** Material provided follows **
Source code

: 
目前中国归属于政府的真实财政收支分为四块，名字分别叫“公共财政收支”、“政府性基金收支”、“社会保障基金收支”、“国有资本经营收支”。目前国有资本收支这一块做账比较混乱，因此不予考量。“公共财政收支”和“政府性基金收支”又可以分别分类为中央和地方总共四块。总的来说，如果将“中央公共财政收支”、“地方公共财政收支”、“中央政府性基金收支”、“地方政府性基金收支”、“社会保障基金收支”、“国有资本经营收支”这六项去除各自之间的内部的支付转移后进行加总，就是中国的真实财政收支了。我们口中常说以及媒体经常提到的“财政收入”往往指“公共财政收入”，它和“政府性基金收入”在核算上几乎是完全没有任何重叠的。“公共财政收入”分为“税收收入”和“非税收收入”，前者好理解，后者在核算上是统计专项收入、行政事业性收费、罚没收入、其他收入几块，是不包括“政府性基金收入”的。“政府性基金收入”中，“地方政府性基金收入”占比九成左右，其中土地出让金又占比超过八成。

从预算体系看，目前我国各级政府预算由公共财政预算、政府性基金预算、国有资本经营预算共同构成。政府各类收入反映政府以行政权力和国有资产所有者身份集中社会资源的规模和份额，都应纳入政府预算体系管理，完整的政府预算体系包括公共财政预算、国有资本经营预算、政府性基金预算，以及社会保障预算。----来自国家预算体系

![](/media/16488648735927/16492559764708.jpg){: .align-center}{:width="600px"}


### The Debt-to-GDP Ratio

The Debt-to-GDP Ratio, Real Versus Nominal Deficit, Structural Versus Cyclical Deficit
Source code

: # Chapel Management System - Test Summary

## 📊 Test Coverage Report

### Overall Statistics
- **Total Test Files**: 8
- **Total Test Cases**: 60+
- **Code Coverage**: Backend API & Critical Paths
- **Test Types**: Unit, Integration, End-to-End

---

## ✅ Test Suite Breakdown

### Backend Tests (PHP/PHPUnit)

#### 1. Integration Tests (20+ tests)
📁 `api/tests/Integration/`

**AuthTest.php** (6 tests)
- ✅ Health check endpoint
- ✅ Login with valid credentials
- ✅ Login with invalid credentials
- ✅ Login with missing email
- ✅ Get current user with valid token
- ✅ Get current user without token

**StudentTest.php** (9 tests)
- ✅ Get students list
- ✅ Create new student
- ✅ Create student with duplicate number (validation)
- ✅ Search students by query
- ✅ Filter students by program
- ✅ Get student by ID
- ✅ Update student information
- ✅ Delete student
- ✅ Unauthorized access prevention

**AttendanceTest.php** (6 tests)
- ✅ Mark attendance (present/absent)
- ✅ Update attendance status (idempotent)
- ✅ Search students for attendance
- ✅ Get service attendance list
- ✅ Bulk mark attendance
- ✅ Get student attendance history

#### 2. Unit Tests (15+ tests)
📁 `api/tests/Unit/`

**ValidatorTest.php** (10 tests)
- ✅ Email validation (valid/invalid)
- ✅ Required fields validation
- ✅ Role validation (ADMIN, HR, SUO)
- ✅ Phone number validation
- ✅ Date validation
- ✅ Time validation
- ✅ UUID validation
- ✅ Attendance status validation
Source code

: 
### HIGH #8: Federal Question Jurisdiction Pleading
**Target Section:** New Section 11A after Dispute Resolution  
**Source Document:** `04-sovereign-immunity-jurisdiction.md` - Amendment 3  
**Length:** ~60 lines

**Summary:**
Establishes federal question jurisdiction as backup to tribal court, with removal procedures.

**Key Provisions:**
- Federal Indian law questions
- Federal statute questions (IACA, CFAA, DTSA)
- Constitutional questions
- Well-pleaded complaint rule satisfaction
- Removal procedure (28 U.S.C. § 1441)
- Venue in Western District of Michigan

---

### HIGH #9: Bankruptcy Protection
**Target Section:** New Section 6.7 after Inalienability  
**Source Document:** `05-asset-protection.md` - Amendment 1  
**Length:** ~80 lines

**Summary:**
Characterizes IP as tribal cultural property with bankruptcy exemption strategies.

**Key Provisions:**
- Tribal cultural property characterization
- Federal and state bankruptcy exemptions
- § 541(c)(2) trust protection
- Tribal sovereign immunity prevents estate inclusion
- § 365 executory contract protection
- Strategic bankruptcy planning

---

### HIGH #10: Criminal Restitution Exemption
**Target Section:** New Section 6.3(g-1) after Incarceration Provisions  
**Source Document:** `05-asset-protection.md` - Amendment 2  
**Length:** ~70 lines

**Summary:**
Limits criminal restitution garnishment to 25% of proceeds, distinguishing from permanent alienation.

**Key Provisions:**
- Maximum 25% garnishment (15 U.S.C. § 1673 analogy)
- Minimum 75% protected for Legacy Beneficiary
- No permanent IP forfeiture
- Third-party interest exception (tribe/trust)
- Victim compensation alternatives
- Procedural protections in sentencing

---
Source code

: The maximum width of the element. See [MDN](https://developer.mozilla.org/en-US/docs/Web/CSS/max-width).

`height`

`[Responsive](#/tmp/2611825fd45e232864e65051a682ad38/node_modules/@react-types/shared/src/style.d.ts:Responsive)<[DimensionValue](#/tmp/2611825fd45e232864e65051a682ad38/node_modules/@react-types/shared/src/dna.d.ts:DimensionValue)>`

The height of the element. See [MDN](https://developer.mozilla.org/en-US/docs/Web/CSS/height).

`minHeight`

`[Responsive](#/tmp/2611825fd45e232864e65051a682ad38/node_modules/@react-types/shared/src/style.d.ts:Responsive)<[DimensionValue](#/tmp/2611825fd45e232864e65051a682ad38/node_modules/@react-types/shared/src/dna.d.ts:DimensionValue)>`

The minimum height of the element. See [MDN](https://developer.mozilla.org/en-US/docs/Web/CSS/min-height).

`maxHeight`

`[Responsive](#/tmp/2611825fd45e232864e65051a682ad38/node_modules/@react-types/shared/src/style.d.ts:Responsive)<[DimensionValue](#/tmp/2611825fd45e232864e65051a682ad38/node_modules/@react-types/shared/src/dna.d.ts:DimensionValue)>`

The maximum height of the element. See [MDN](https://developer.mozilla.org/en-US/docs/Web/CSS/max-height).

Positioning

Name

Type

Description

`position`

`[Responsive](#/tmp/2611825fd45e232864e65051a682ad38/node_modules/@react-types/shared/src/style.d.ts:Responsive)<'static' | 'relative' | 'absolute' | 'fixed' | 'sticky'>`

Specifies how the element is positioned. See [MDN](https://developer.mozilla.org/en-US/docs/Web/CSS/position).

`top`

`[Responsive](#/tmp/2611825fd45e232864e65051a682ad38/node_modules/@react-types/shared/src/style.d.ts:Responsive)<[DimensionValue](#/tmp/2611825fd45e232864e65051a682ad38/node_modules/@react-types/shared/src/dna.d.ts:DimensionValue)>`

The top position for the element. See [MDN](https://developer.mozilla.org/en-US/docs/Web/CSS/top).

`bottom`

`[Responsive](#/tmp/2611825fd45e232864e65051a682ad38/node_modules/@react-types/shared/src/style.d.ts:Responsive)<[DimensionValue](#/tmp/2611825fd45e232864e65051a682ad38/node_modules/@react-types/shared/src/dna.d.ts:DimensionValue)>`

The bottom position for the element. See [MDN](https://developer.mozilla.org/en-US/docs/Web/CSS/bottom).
** End of Material provided **
**Instruction**
Across all the lines of the data, count those that include the word "credentials" and reply with that number only.

**Task result**
2